Oligomerization of CO.IP₃R-A and CO.IP₃R-B. HEK293T was transfected with flag-tagged CO.IP₃R-A and HA-tagged CO.IP₃R-B (A), HA-tagged CO.IP₃R-B and rIP₃R1 (B) or HA-tagged CO.IP₃R-A and rIP₃R1 (C). Lysates were prepared from transfected cells and immunoprecipitated with the indicated antibodies. Mock-immunoprecipitates were carried out identically but with the omission of the immunoprecipitating antibody. The input and immunoprecipitates were processed in immunoblots and visualized by LI-COR Odyssey infrared imaging system.
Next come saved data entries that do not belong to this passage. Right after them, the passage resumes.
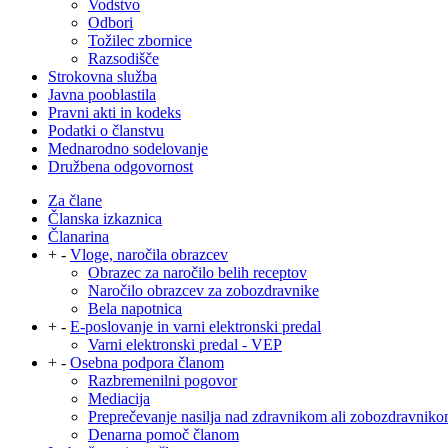
Vodstvo
Odbori
Tožilec zbornice
Razsodišče
Strokovna služba
Javna pooblastila
Pravni akti in kodeks
Podatki o članstvu
Mednarodno sodelovanje
Družbena odgovornost
Za člane
Članska izkaznica
Članarina
+
-
Vloge, naročila obrazcev
Obrazec za naročilo belih receptov
Naročilo obrazcev za zobozdravnike
Bela napotnica
+
-
E-poslovanje in varni elektronski predal
Varni elektronski predal - VEP
+
-
Osebna podpora članom
Razbremenilni pogovor
Mediacija
Preprečevanje nasilja nad zdravnikom ali zobozdravnik
Denarna pomoč članom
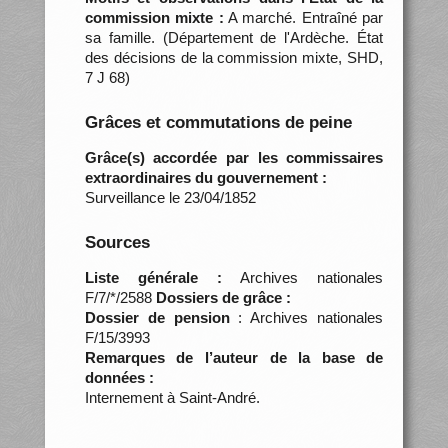
commission mixte :
A marché. Entraîné par
sa famille. (Département de l'Ardèche. État
des décisions de la commission mixte, SHD,
7 J 68)
Grâces et commutations de peine
Grâce(s) accordée par les commissaires
extraordinaires du gouvernement :
Surveillance le 23/04/1852
Sources
Liste générale :
Archives nationales
F/7/*/2588
Dossiers de grâce :
Dossier de pension
: Archives nationales
F/15/3993
Remarques de l’auteur de la base de
données :
Internement à Saint-André.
Representative experiments are shown. (D) Histograms depicting quantification of coimmuoprecipitated proteins shown in (A)–(C). The relative immunoreactivities of proteins were quantified and expressed as the ratios of coimmunoprecipitated proteins normalized to the amounts of the coimmunoprecipitated proteins in the input and divided by the immunoprecipitated proteins. Data are presented as mean ± SD of ≥3 independent experiments.

Fig. 5.

Modulation of CO.IP₃R-A by Ca²⁺. DT40.3KO cells expressing rIP₃R1 (A) or CO.IP₃R-A (B) were loaded with Mag-Flou4 and permeabilized. 1.5 mM ATP was added to activate SERCA pumps and fill intracellular calcium stores. Cells were then stimulated with the indicated concentrations of IP₃ in the absence (black traces) or presence of BAPTA (red traces). Fluorescence was normalized to the initial fluorescence intensity prior to release by IP₃. (C) Histograms depict maximum calcium release normalized and expressed as a percentage of control from experiments in (A) and (B).

Fig. 6.

Modulation of CO.IP₃R-A by ATP. (A, B) DT40.3KO expressing CO.IP₃R-A were loaded with Mag-Flou4 and permeabilized. 100 μM ATP was added to activate SERCA pumps and fill intracellular calcium stores. Cells were then stimulated with the indicated concentrations of IP₃ in the presence of 100 μM (A) or 1 mM ATP (B). Fluorescence was normalized to the initial fluorescence intensity prior to release by IP₃. (C) Rate of calcium release calculated from experiments in (A) and (B) by fitting the average time courses from the first 30 s of IP₃ addition. (D) Rate of calcium release calculated from experiments using cells expressing rIP₃R1 performed as in (A)–(C). Rates were normalized to the maximum release rate. Three independent plates were used. (E) DT40-3KO or DT40-3KO stably expressing wild-type CO.IP₃R-A and CO.IP₃R-AΔATPB were loaded with Fura-2AM, and stimulated with 500 nM trypsin. Ca²⁺ release was measured as a change in the 340/380 fluorescence ratios. Ratio values were normalized to the initial baseline. Shown are representative traces.

Fig. 7.

Modulation of CO.IP₃R-A by cyclic AMP-dependent protein kinase. (A) DT40.3KO expressing rIP₃R1 were loaded with Fura-2AM and plated into a 0.1% (w/v) polylysine coated 96-well plate. Cells were preincubated with 5 µM forskolin or DMSO followed by the addition of the indicated amounts of PAR peptide to activate PAR receptor. Ca²⁺ traces were acquired and analyzed using SoftMax Pro Microplate Software. Peak fluorescence for each well was normalized to the baseline fluorescence and was expressed as a percentage of the control maximum. Representative traces are shown. (B) Quantification of Ca²⁺ release expressed as percent of maximum release in cells expressing rIP₃R1 in response to different PAR peptide concentrations. (C) Quantification of Ca²⁺ release expressed as percent of maximum release in cells expressing CO.IP₃R-A treated as in the (A) and (B).